_Data for review_
——
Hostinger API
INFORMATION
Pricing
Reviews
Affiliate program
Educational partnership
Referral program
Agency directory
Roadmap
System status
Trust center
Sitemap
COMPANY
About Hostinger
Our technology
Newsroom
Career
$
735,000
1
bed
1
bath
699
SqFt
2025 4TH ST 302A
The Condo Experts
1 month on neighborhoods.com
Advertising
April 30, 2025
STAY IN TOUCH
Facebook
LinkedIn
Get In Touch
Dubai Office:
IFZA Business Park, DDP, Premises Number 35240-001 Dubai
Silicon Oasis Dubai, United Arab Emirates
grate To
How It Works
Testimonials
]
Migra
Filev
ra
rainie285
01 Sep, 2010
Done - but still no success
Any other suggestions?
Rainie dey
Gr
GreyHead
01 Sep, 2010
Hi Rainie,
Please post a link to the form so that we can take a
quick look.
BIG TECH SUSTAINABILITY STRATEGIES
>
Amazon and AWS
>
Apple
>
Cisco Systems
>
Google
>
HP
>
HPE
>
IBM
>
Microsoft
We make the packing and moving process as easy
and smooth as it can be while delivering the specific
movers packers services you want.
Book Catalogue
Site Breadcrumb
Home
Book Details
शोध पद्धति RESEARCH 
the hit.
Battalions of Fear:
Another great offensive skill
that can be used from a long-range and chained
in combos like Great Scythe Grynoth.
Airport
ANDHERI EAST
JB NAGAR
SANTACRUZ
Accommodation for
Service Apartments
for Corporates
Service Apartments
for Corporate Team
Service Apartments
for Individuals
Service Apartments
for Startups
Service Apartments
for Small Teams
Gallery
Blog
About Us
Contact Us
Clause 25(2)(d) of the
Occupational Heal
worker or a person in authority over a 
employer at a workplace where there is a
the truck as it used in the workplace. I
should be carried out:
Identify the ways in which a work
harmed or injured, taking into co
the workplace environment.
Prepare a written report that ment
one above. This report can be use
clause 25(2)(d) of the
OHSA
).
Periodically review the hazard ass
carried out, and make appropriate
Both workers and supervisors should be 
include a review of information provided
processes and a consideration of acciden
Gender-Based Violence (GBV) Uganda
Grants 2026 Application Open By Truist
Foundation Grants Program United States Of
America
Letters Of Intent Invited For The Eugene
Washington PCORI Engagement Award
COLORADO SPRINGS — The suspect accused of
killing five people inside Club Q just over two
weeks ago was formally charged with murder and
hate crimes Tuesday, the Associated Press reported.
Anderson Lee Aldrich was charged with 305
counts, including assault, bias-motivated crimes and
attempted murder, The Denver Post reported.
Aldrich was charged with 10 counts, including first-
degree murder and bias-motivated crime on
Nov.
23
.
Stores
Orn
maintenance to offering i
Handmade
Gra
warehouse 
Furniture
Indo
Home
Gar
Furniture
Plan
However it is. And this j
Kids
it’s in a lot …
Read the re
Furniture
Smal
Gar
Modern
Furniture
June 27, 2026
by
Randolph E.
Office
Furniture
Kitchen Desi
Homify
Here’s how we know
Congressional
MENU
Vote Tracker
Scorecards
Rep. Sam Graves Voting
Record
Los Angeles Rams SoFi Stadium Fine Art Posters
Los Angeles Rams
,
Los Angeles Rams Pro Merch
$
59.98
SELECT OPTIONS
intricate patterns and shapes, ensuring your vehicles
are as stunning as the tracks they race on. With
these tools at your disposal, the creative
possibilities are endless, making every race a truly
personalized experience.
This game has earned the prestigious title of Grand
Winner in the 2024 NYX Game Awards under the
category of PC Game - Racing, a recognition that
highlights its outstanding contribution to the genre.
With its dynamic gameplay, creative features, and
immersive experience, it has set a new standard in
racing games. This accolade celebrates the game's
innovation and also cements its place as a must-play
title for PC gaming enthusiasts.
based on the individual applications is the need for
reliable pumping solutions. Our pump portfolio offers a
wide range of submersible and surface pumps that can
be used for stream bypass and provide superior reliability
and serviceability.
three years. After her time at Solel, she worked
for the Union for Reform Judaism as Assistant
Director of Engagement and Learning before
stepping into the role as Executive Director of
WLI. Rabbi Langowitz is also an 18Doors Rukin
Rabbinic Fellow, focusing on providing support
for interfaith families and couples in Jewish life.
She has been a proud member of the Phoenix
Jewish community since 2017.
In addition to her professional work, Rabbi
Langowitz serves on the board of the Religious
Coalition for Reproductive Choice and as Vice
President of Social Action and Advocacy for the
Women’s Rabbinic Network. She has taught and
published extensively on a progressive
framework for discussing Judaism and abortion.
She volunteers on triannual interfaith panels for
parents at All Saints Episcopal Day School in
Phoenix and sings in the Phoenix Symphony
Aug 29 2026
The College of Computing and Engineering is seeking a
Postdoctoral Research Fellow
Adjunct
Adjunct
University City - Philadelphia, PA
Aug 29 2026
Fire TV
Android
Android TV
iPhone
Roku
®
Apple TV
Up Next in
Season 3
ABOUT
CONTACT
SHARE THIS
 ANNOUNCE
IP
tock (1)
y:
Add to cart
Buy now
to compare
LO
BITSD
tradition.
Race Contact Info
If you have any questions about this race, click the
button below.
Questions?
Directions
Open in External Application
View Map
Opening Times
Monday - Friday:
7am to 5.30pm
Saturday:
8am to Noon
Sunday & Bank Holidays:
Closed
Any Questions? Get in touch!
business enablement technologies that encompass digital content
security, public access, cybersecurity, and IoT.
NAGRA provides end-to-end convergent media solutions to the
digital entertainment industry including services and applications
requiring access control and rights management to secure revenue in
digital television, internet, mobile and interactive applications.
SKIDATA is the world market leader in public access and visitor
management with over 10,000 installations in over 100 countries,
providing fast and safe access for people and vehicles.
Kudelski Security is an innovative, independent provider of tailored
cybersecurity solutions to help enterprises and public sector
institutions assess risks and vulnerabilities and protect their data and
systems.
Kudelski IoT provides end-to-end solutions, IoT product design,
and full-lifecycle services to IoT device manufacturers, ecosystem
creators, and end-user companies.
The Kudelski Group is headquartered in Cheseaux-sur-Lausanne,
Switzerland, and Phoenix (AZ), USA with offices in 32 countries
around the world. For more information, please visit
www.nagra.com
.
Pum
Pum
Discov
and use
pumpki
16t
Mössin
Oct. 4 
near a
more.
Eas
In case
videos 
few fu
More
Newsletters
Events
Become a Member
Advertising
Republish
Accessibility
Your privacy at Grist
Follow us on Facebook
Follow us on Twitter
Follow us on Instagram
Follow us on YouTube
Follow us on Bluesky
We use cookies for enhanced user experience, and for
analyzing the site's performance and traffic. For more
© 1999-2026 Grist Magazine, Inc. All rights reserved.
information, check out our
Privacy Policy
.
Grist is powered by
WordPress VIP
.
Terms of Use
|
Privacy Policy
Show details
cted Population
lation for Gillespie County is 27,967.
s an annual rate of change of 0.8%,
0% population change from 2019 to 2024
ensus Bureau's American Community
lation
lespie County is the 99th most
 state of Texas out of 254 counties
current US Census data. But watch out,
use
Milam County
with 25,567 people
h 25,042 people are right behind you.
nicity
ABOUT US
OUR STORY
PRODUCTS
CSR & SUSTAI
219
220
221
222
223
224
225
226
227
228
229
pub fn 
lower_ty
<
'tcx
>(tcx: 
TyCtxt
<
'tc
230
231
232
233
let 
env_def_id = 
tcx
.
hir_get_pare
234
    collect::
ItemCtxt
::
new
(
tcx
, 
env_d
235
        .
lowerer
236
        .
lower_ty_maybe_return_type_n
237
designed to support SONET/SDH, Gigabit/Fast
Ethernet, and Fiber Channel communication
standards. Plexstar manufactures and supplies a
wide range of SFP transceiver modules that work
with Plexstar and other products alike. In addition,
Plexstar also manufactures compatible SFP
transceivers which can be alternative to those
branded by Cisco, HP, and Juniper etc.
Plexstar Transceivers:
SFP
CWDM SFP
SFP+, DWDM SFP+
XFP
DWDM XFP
——
_Work required_
What you return must match the listing exactly, with nothing missing.

_Exercise solution_
Hostinger API
INFORMATION
Pricing
Reviews
Affiliate program
Educational partnership
Referral program
Agency directory
Roadmap
System status
Trust center
Sitemap
COMPANY
About Hostinger
Our technology
Newsroom
Career
$
735,000
1
bed
1
bath
699
SqFt
2025 4TH ST 302A
The Condo Experts
1 month on neighborhoods.com
Advertising
April 30, 2025
STAY IN TOUCH
Facebook
LinkedIn
Get In Touch
Dubai Office:
IFZA Business Park, DDP, Premises Number 35240-001 Dubai
Silicon Oasis Dubai, United Arab Emirates
grate To
How It Works
Testimonials
]
Migra
Filev
ra
rainie285
01 Sep, 2010
Done - but still no success
Any other suggestions?
Rainie dey
Gr
GreyHead
01 Sep, 2010
Hi Rainie,
Please post a link to the form so that we can take a
quick look.
BIG TECH SUSTAINABILITY STRATEGIES
>
Amazon and AWS
>
Apple
>
Cisco Systems
>
Google
>
HP
>
HPE
>
IBM
>
Microsoft
We make the packing and moving process as easy
and smooth as it can be while delivering the specific
movers packers services you want.
Book Catalogue
Site Breadcrumb
Home
Book Details
शोध पद्धति RESEARCH 
the hit.
Battalions of Fear:
Another great offensive skill
that can be used from a long-range and chained
in combos like Great Scythe Grynoth.
Airport
ANDHERI EAST
JB NAGAR
SANTACRUZ
Accommodation for
Service Apartments
for Corporates
Service Apartments
for Corporate Team
Service Apartments
for Individuals
Service Apartments
for Startups
Service Apartments
for Small Teams
Gallery
Blog
About Us
Contact Us
Clause 25(2)(d) of the
Occupational Heal
worker or a person in authority over a 
employer at a workplace where there is a
the truck as it used in the workplace. I
should be carried out:
Identify the ways in which a work
harmed or injured, taking into co
the workplace environment.
Prepare a written report that ment
one above. This report can be use
clause 25(2)(d) of the
OHSA
).
Periodically review the hazard ass
carried out, and make appropriate
Both workers and supervisors should be 
include a review of information provided
processes and a consideration of acciden
Gender-Based Violence (GBV) Uganda
Grants 2026 Application Open By Truist
Foundation Grants Program United States Of
America
Letters Of Intent Invited For The Eugene
Washington PCORI Engagement Award
COLORADO SPRINGS — The suspect accused of
killing five people inside Club Q just over two
weeks ago was formally charged with murder and
hate crimes Tuesday, the Associated Press reported.
Anderson Lee Aldrich was charged with 305
counts, including assault, bias-motivated crimes and
attempted murder, The Denver Post reported.
Aldrich was charged with 10 counts, including first-
degree murder and bias-motivated crime on
Nov.
23
.
Stores
Orn
maintenance to offering i
Handmade
Gra
warehouse 
Furniture
Indo
Home
Gar
Furniture
Plan
However it is. And this j
Kids
it’s in a lot …
Read the re
Furniture
Smal
Gar
Modern
Furniture
June 27, 2026
by
Randolph E.
Office
Furniture
Kitchen Desi
Homify
Here’s how we know
Congressional
MENU
Vote Tracker
Scorecards
Rep. Sam Graves Voting
Record
Los Angeles Rams SoFi Stadium Fine Art Posters
Los Angeles Rams
,
Los Angeles Rams Pro Merch
$
59.98
SELECT OPTIONS
intricate patterns and shapes, ensuring your vehicles
are as stunning as the tracks they race on. With
these tools at your disposal, the creative
possibilities are endless, making every race a truly
personalized experience.
This game has earned the prestigious title of Grand
Winner in the 2024 NYX Game Awards under the
category of PC Game - Racing, a recognition that
highlights its outstanding contribution to the genre.
With its dynamic gameplay, creative features, and
immersive experience, it has set a new standard in
racing games. This accolade celebrates the game's
innovation and also cements its place as a must-play
title for PC gaming enthusiasts.
based on the individual applications is the need for
reliable pumping solutions. Our pump portfolio offers a
wide range of submersible and surface pumps that can
be used for stream bypass and provide superior reliability
and serviceability.
three years. After her time at Solel, she worked
for the Union for Reform Judaism as Assistant
Director of Engagement and Learning before
stepping into the role as Executive Director of
WLI. Rabbi Langowitz is also an 18Doors Rukin
Rabbinic Fellow, focusing on providing support
for interfaith families and couples in Jewish life.
She has been a proud member of the Phoenix
Jewish community since 2017.
In addition to her professional work, Rabbi
Langowitz serves on the board of the Religious
Coalition for Reproductive Choice and as Vice
President of Social Action and Advocacy for the
Women’s Rabbinic Network. She has taught and
published extensively on a progressive
framework for discussing Judaism and abortion.
She volunteers on triannual interfaith panels for
parents at All Saints Episcopal Day School in
Phoenix and sings in the Phoenix Symphony
Aug 29 2026
The College of Computing and Engineering is seeking a
Postdoctoral Research Fellow
Adjunct
Adjunct
University City - Philadelphia, PA
Aug 29 2026
Fire TV
Android
Android TV
iPhone
Roku
®
Apple TV
Up Next in
Season 3
ABOUT
CONTACT
SHARE THIS
 ANNOUNCE
IP
tock (1)
y:
Add to cart
Buy now
to compare
LO
BITSD
tradition.
Race Contact Info
If you have any questions about this race, click the
button below.
Questions?
Directions
Open in External Application
View Map
Opening Times
Monday - Friday:
7am to 5.30pm
Saturday:
8am to Noon
Sunday & Bank Holidays:
Closed
Any Questions? Get in touch!
business enablement technologies that encompass digital content
security, public access, cybersecurity, and IoT.
NAGRA provides end-to-end convergent media solutions to the
digital entertainment industry including services and applications
requiring access control and rights management to secure revenue in
digital television, internet, mobile and interactive applications.
SKIDATA is the world market leader in public access and visitor
management with over 10,000 installations in over 100 countries,
providing fast and safe access for people and vehicles.
Kudelski Security is an innovative, independent provider of tailored
cybersecurity solutions to help enterprises and public sector
institutions assess risks and vulnerabilities and protect their data and
systems.
Kudelski IoT provides end-to-end solutions, IoT product design,
and full-lifecycle services to IoT device manufacturers, ecosystem
creators, and end-user companies.
The Kudelski Group is headquartered in Cheseaux-sur-Lausanne,
Switzerland, and Phoenix (AZ), USA with offices in 32 countries
around the world. For more information, please visit
www.nagra.com
.
Pum
Pum
Discov
and use
pumpki
16t
Mössin
Oct. 4 
near a
more.
Eas
In case
videos 
few fu
More
Newsletters
Events
Become a Member
Advertising
Republish
Accessibility
Your privacy at Grist
Follow us on Facebook
Follow us on Twitter
Follow us on Instagram
Follow us on YouTube
Follow us on Bluesky
We use cookies for enhanced user experience, and for
analyzing the site's performance and traffic. For more
© 1999-2026 Grist Magazine, Inc. All rights reserved.
information, check out our
Privacy Policy
.
Grist is powered by
WordPress VIP
.
Terms of Use
|
Privacy Policy
Show details
cted Population
lation for Gillespie County is 27,967.
s an annual rate of change of 0.8%,
0% population change from 2019 to 2024
ensus Bureau's American Community
lation
lespie County is the 99th most
 state of Texas out of 254 counties
current US Census data. But watch out,
use
Milam County
with 25,567 people
h 25,042 people are right behind you.
nicity
ABOUT US
OUR STORY
PRODUCTS
CSR & SUSTAI
219
220
221
222
223
224
225
226
227
228
229
pub fn 
lower_ty
<
'tcx
>(tcx: 
TyCtxt
<
'tc
230
231
232
233
let 
env_def_id = 
tcx
.
hir_get_pare
234
    collect::
ItemCtxt
::
new
(
tcx
, 
env_d
235
        .
lowerer
236
        .
lower_ty_maybe_return_type_n
237
designed to support SONET/SDH, Gigabit/Fast
Ethernet, and Fiber Channel communication
standards. Plexstar manufactures and supplies a
wide range of SFP transceiver modules that work
with Plexstar and other products alike. In addition,
Plexstar also manufactures compatible SFP
transceivers which can be alternative to those
branded by Cisco, HP, and Juniper etc.
Plexstar Transceivers:
SFP
CWDM SFP
SFP+, DWDM SFP+
XFP
DWDM XFP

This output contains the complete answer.